Bij een plusproject zwerfafval moet gemotiveerd een keuze gemaakt worden uit de verschillende modules, omschreven in artikel 1, onderdelen h tot en met m, om zo tot een integrale aanpak van zwerfafval te komen. Er is geen minimum of maximum gesteld aan het aantal te kiezen modules. De keuzemogelijkheid in de modules maakt het mogelijk om een plusproject te formuleren dat goed aansluit op de resultaten van een recente nulmeting en plan van aanpak overeenkomstig een basisproject. Bij de beoordeling van de subsidieaanvraag zal de gemaakte keuze van de in te zetten modules en de invulling ervan worden beoordeeld op relevantie, onderbouwing en verwacht resultaat, in aansluiting op de analyse van de huidige situatie en het ambitieniveau. Als voorwaarde voor een plusproject geldt verder dat wordt voorzien in een evaluatie aan het einde van het project, uitgevoerd volgens de ‘Handreiking zwerfafval, stap 7. Evaluatie’. In de projectevaluatie dient de verrichte inspanningen en het effect daarvan afgezet te worden tegen de resultaten van de nulmeting. Verder dient aandacht besteed te worden aan de faal- en succesfactoren van het project en de verbeterpunten. De projectevaluatie die wordt opgesteld als resultaat van het project, biedt het Ministerie van VROM de mogelijkheid om de kennis uit de projecten te analyseren en hieruit best-practices te identificeren. Deze best-practices zullen vervolgens worden ingebracht in het Impulsprogramma Zwerfafval en ingebracht in de instrumenten en communicatie die in dit programma ontwikkeld worden. Hierdoor komt de opgedane kennis in de projecten ten goede aan andere gemeenten en stadsdelen in Nederland. Een kopie van de projectevaluatie dient aan SenterNovem toegezonden te worden. Het project dient twee jaar na de subsidieverlening te zijn afgerond. Een gemeente, stadsdeel of samenwerkingsverband kan meerdere plusprojecten uitvoeren mits het voorgaande plusproject bij indiening van de nieuwe aanvraag inhoudelijk is afgerond.

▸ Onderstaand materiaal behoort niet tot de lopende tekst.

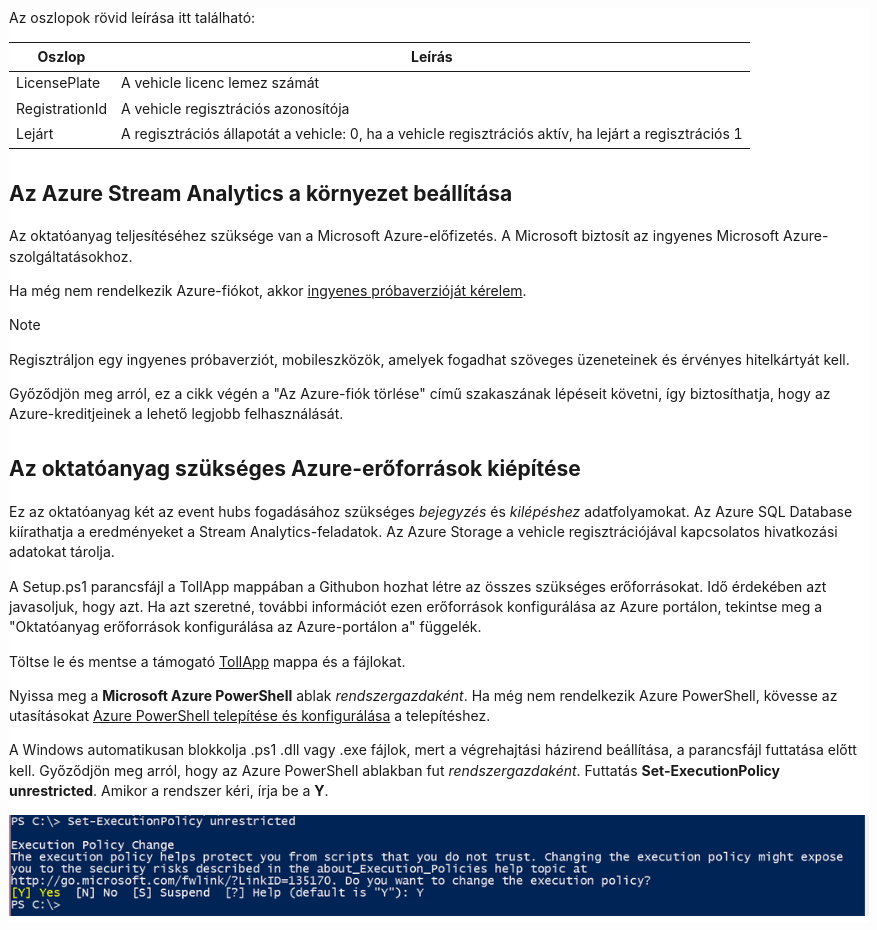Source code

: Az oszlopok rövid leírása itt található:

| Oszlop | Leírás |
| --- | --- |
| LicensePlate |A vehicle licenc lemez számát |
| RegistrationId |A vehicle regisztrációs azonosítója |
| Lejárt |A regisztrációs állapotát a vehicle: 0, ha a vehicle regisztrációs aktív, ha lejárt a regisztrációs 1 |

## <a name="set-up-the-environment-for-azure-stream-analytics"></a>Az Azure Stream Analytics a környezet beállítása
Az oktatóanyag teljesítéséhez szüksége van a Microsoft Azure-előfizetés. A Microsoft biztosít az ingyenes Microsoft Azure-szolgáltatásokhoz.

Ha még nem rendelkezik Azure-fiókot, akkor [ingyenes próbaverzióját kérelem](http://azure.microsoft.com/pricing/free-trial/).

> [!NOTE]
> Regisztráljon egy ingyenes próbaverziót, mobileszközök, amelyek fogadhat szöveges üzeneteinek és érvényes hitelkártyát kell.
> 
> 

Győződjön meg arról, ez a cikk végén a "Az Azure-fiók törlése" című szakaszának lépéseit követni, így biztosíthatja, hogy az Azure-kreditjeinek a lehető legjobb felhasználását.

## <a name="provision-azure-resources-required-for-the-tutorial"></a>Az oktatóanyag szükséges Azure-erőforrások kiépítése
Ez az oktatóanyag két az event hubs fogadásához szükséges *bejegyzés* és *kilépéshez* adatfolyamokat. Az Azure SQL Database kiírathatja a eredményeket a Stream Analytics-feladatok. Az Azure Storage a vehicle regisztrációjával kapcsolatos hivatkozási adatokat tárolja.

A Setup.ps1 parancsfájl a TollApp mappában a Githubon hozhat létre az összes szükséges erőforrásokat. Idő érdekében azt javasoljuk, hogy azt. Ha azt szeretné, további információt ezen erőforrások konfigurálása az Azure portálon, tekintse meg a "Oktatóanyag erőforrások konfigurálása az Azure-portálon a" függelék.

Töltse le és mentse a támogató [TollApp](https://github.com/Azure/azure-stream-analytics/blob/master/Samples/TollApp/TollApp.zip) mappa és a fájlokat.

Nyissa meg a **Microsoft Azure PowerShell** ablak *rendszergazdaként*. Ha még nem rendelkezik Azure PowerShell, kövesse az utasításokat [Azure PowerShell telepítése és konfigurálása](/powershell/azure/overview) a telepítéshez.

A Windows automatikusan blokkolja .ps1 .dll vagy .exe fájlok, mert a végrehajtási házirend beállítása, a parancsfájl futtatása előtt kell. Győződjön meg arról, hogy az Azure PowerShell ablakban fut *rendszergazdaként*. Futtatás **Set-ExecutionPolicy unrestricted**. Amikor a rendszer kéri, írja be a **Y**.

![Képernyőkép a "Set-ExecutionPolicy unrestricted" Azure PowerShell ablakban fut](media/stream-analytics-build-an-iot-solution-using-stream-analytics/image2.png)
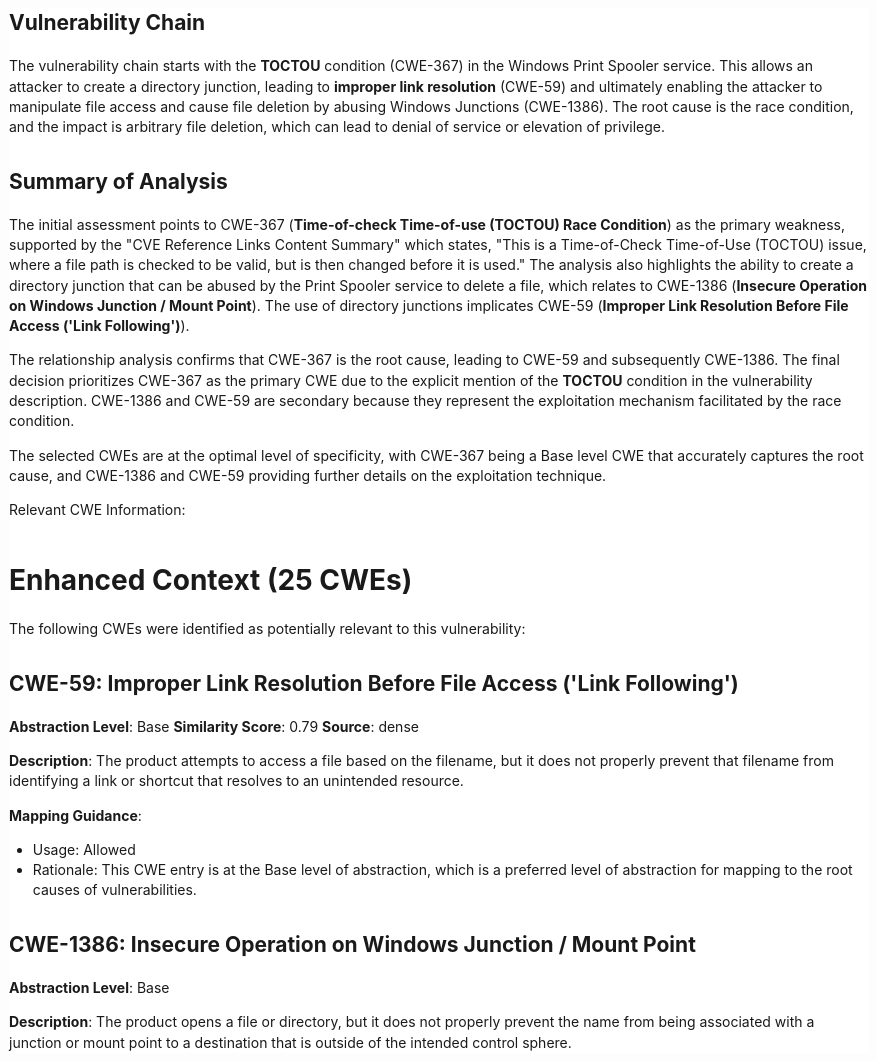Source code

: ## Vulnerability Chain
The vulnerability chain starts with the **TOCTOU** condition (CWE-367) in the Windows Print Spooler service. This allows an attacker to create a directory junction, leading to **improper link resolution** (CWE-59) and ultimately enabling the attacker to manipulate file access and cause file deletion by abusing Windows Junctions (CWE-1386). The root cause is the race condition, and the impact is arbitrary file deletion, which can lead to denial of service or elevation of privilege.

## Summary of Analysis
The initial assessment points to CWE-367 (**Time-of-check Time-of-use (TOCTOU) Race Condition**) as the primary weakness, supported by the "CVE Reference Links Content Summary" which states, "This is a Time-of-Check Time-of-Use (TOCTOU) issue, where a file path is checked to be valid, but is then changed before it is used." The analysis also highlights the ability to create a directory junction that can be abused by the Print Spooler service to delete a file, which relates to CWE-1386 (**Insecure Operation on Windows Junction / Mount Point**). The use of directory junctions implicates CWE-59 (**Improper Link Resolution Before File Access ('Link Following')**).

The relationship analysis confirms that CWE-367 is the root cause, leading to CWE-59 and subsequently CWE-1386. The final decision prioritizes CWE-367 as the primary CWE due to the explicit mention of the **TOCTOU** condition in the vulnerability description. CWE-1386 and CWE-59 are secondary because they represent the exploitation mechanism facilitated by the race condition.

The selected CWEs are at the optimal level of specificity, with CWE-367 being a Base level CWE that accurately captures the root cause, and CWE-1386 and CWE-59 providing further details on the exploitation technique.

Relevant CWE Information:

# Enhanced Context (25 CWEs)
The following CWEs were identified as potentially relevant to this vulnerability:

## CWE-59: Improper Link Resolution Before File Access ('Link Following')
**Abstraction Level**: Base
**Similarity Score**: 0.79
**Source**: dense

**Description**:
The product attempts to access a file based on the filename, but it does not properly prevent that filename from identifying a link or shortcut that resolves to an unintended resource.

**Mapping Guidance**:
- Usage: Allowed
- Rationale: This CWE entry is at the Base level of abstraction, which is a preferred level of abstraction for mapping to the root causes of vulnerabilities.

## CWE-1386: Insecure Operation on Windows Junction / Mount Point
**Abstraction Level**: Base

**Description**:
The product opens a file or directory, but it does not properly prevent the name from being associated with a junction or mount point to a destination that is outside of the intended control sphere.
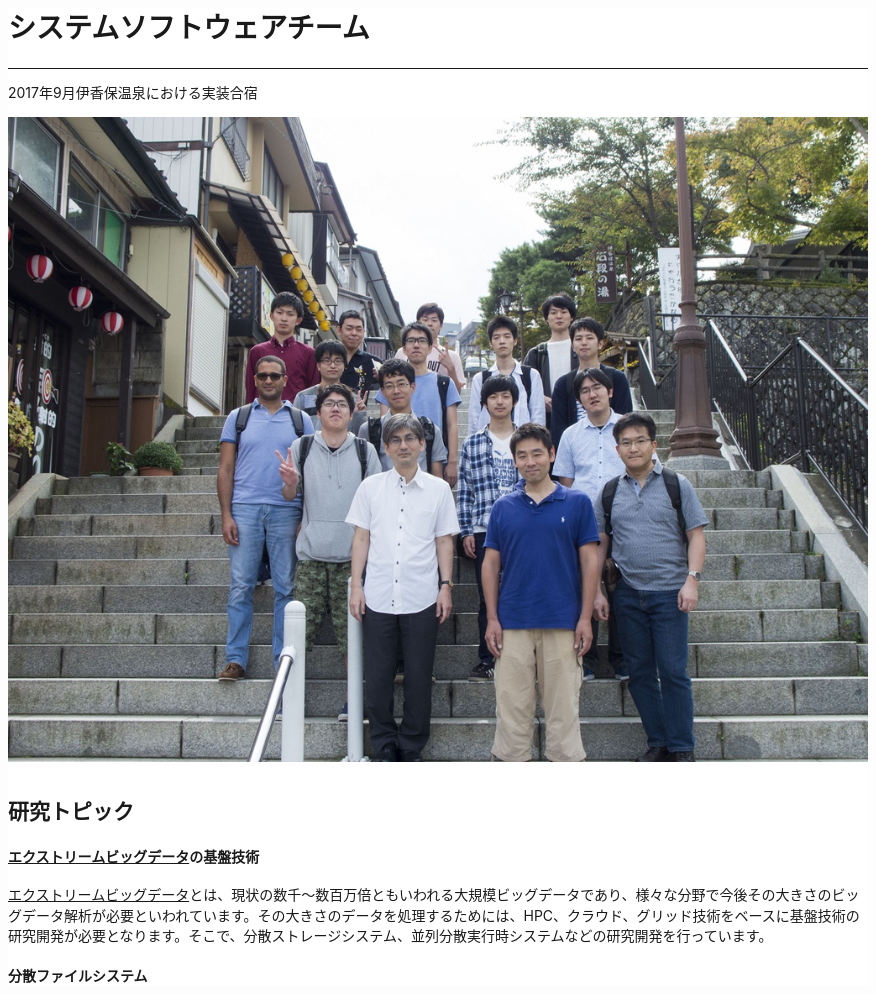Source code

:システムソフトウェアチーム
==================


------------

2017年9月伊香保温泉における実装合宿

![](./ssteam.jpg "2017年9月，伊香保温泉における実装合宿")


研究トピック
------------

#### [エクストリームビッグデータ](http://www.extreme-bigdata.jp/?page_id=79)の基盤技術

[エクストリームビッグデータ](http://www.extreme-bigdata.jp/?page_id=79)とは、現状の数千〜数百万倍ともいわれる大規模ビッグデータであり、様々な分野で今後その大きさのビッグデータ解析が必要といわれています。その大きさのデータを処理するためには、HPC、クラウド、グリッド技術をベースに基盤技術の研究開発が必要となります。そこで、分散ストレージシステム、並列分散実行時システムなどの研究開発を行っています。

#### 分散ファイルシステム
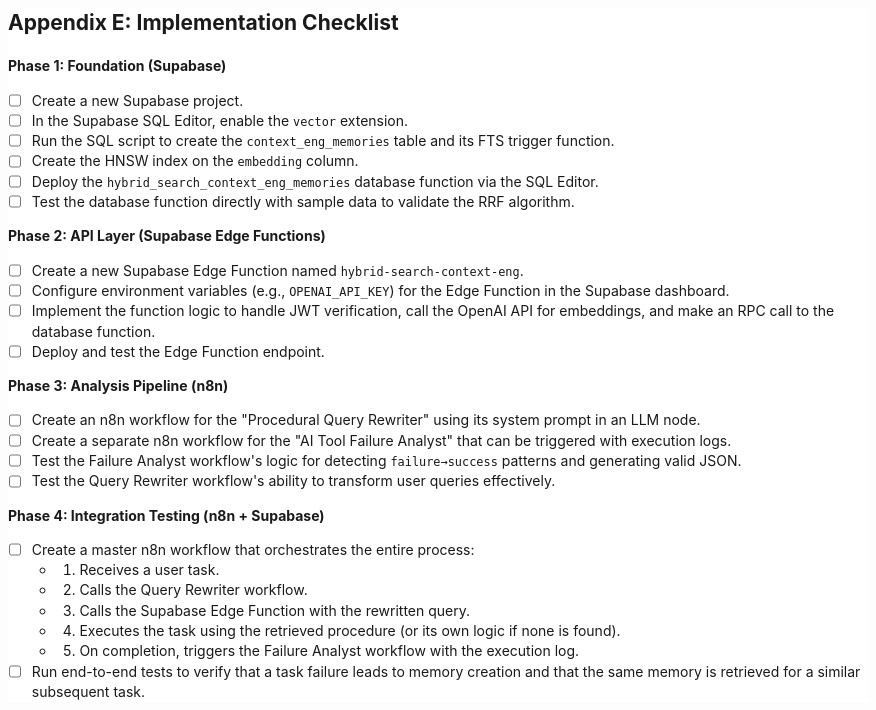 
## Appendix E: Implementation Checklist

**Phase 1: Foundation (Supabase)**
- [ ] Create a new Supabase project.
- [ ] In the Supabase SQL Editor, enable the `vector` extension.
- [ ] Run the SQL script to create the `context_eng_memories` table and its FTS trigger function.
- [ ] Create the HNSW index on the `embedding` column.
- [ ] Deploy the `hybrid_search_context_eng_memories` database function via the SQL Editor.
- [ ] Test the database function directly with sample data to validate the RRF algorithm.

**Phase 2: API Layer (Supabase Edge Functions)**
- [ ] Create a new Supabase Edge Function named `hybrid-search-context-eng`.
- [ ] Configure environment variables (e.g., `OPENAI_API_KEY`) for the Edge Function in the Supabase dashboard.
- [ ] Implement the function logic to handle JWT verification, call the OpenAI API for embeddings, and make an RPC call to the database function.
- [ ] Deploy and test the Edge Function endpoint.

**Phase 3: Analysis Pipeline (n8n)**
- [ ] Create an n8n workflow for the "Procedural Query Rewriter" using its system prompt in an LLM node.
- [ ] Create a separate n8n workflow for the "AI Tool Failure Analyst" that can be triggered with execution logs.
- [ ] Test the Failure Analyst workflow's logic for detecting `failure→success` patterns and generating valid JSON.
- [ ] Test the Query Rewriter workflow's ability to transform user queries effectively.

**Phase 4: Integration Testing (n8n + Supabase)**
- [ ] Create a master n8n workflow that orchestrates the entire process:
    - 1. Receives a user task.
    - 2. Calls the Query Rewriter workflow.
    - 3. Calls the Supabase Edge Function with the rewritten query.
    - 4. Executes the task using the retrieved procedure (or its own logic if none is found).
    - 5. On completion, triggers the Failure Analyst workflow with the execution log.
- [ ] Run end-to-end tests to verify that a task failure leads to memory creation and that the same memory is retrieved for a similar subsequent task.
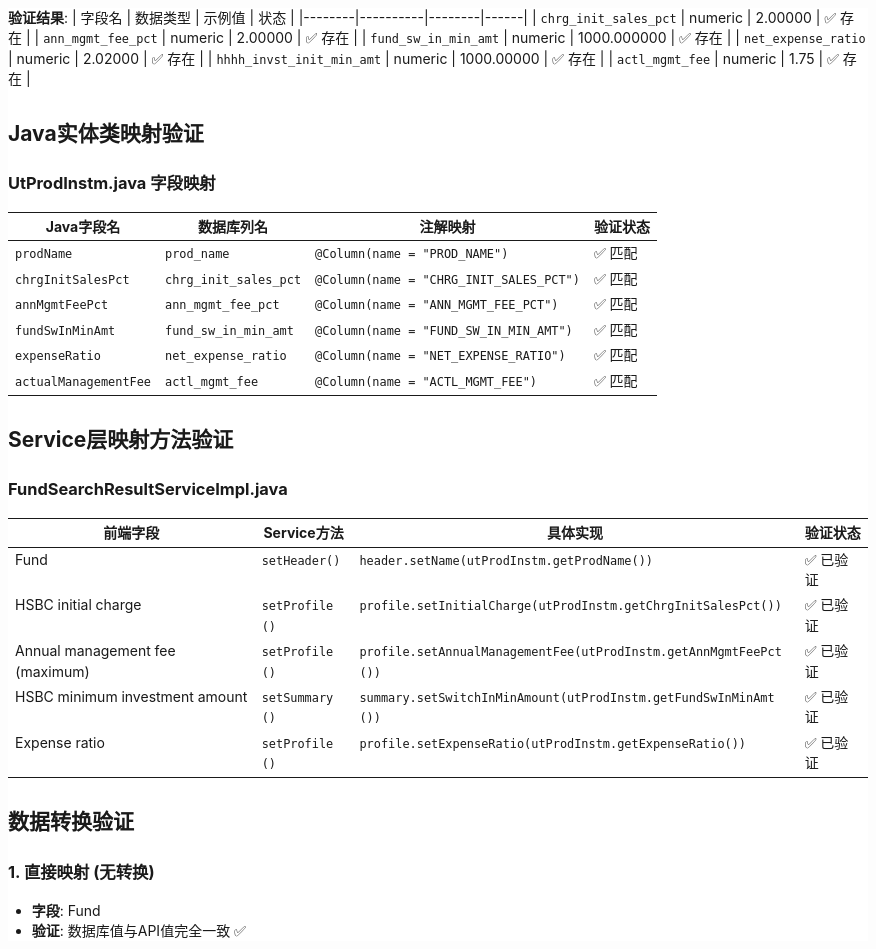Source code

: **验证结果**:
| 字段名 | 数据类型 | 示例值 | 状态 |
|--------|----------|--------|------|
| `chrg_init_sales_pct` | numeric | 2.00000 | ✅ 存在 |
| `ann_mgmt_fee_pct` | numeric | 2.00000 | ✅ 存在 |
| `fund_sw_in_min_amt` | numeric | 1000.000000 | ✅ 存在 |
| `net_expense_ratio` | numeric | 2.02000 | ✅ 存在 |
| `hhhh_invst_init_min_amt` | numeric | 1000.00000 | ✅ 存在 |
| `actl_mgmt_fee` | numeric | 1.75 | ✅ 存在 |

## Java实体类映射验证

### UtProdInstm.java 字段映射

| Java字段名 | 数据库列名 | 注解映射 | 验证状态 |
|-----------|-----------|----------|----------|
| `prodName` | `prod_name` | `@Column(name = "PROD_NAME")` | ✅ 匹配 |
| `chrgInitSalesPct` | `chrg_init_sales_pct` | `@Column(name = "CHRG_INIT_SALES_PCT")` | ✅ 匹配 |
| `annMgmtFeePct` | `ann_mgmt_fee_pct` | `@Column(name = "ANN_MGMT_FEE_PCT")` | ✅ 匹配 |
| `fundSwInMinAmt` | `fund_sw_in_min_amt` | `@Column(name = "FUND_SW_IN_MIN_AMT")` | ✅ 匹配 |
| `expenseRatio` | `net_expense_ratio` | `@Column(name = "NET_EXPENSE_RATIO")` | ✅ 匹配 |
| `actualManagementFee` | `actl_mgmt_fee` | `@Column(name = "ACTL_MGMT_FEE")` | ✅ 匹配 |

## Service层映射方法验证

### FundSearchResultServiceImpl.java

| 前端字段 | Service方法 | 具体实现 | 验证状态 |
|---------|------------|----------|----------|
| Fund | `setHeader()` | `header.setName(utProdInstm.getProdName())` | ✅ 已验证 |
| HSBC initial charge | `setProfile()` | `profile.setInitialCharge(utProdInstm.getChrgInitSalesPct())` | ✅ 已验证 |
| Annual management fee (maximum) | `setProfile()` | `profile.setAnnualManagementFee(utProdInstm.getAnnMgmtFeePct())` | ✅ 已验证 |
| HSBC minimum investment amount | `setSummary()` | `summary.setSwitchInMinAmount(utProdInstm.getFundSwInMinAmt())` | ✅ 已验证 |
| Expense ratio | `setProfile()` | `profile.setExpenseRatio(utProdInstm.getExpenseRatio())` | ✅ 已验证 |

## 数据转换验证

### 1. 直接映射 (无转换)
- **字段**: Fund
- **验证**: 数据库值与API值完全一致 ✅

De aanvragen voor plusprojecten worden verder beoordeeld naar de algemene criteria in artikel 6 en de specifieke criteria voor plusprojecten in artikel 8.

Artikel 5 (proeftuinprojecten)

In een proeftuinproject kunnen beheerders van een voor het publiek vrij toegankelijke ruimte en direct belanghebbende bij de schoonheid van die ruimte aan de slag met hun kansrijke en innovatieve aanpak van zwerfafval. Deze projecten dienen zich te richten op zaken die nog niet gebruikelijk of gemeengoed zijn. Daarbij is het wel zaak dat het project uitvoerbaar is en de doelen realistisch zijn. Een proeftuinproject dient bij te dragen aan minimaal één van de drie genoemde pijlers van het Impulsprogramma Zwerfafval. Deze betreffen in willekeurige volgorde:

– het stimuleren van gedragsverandering bij burgers, of verandering van het beleid van instellingen of bedrijven met als doel het ontstaan van zwerfafval te voorkomen,

– het efficiënter opruimen van zwerfafval door de beheerders van de vrij toegankelijke ruimte,

of

– het verbeteren van de naleving van de regels met als doel het ontstaan van zwerfafval tegen te gaan.

Projecten afkomstig van producenten van bijvoorbeeld verpakkingen, veegwagens of ander materieel en gericht op productinnovaties, komen niet in aanmerking voor subsidie. Een proeftuinproject wordt net als een plusproject afgesloten met een projectevaluatie uitgevoerd volgens de eerder genoemde ‘Handreiking zwerfafval, stap 7. Evaluatie’ en dient het zelfde doel (zie toelichting bij artikel 4). Het project dient twee jaar na de subsidieverlening te zijn afgerond. Een aanvraag tot subsidieverlening ingediend door een onderneming dient vergezeld te gaan van een de-minimisverklaring (zie het algemene deel van deze toelichting in § 1 onder ‘proeftuinprojecten en staatssteun’).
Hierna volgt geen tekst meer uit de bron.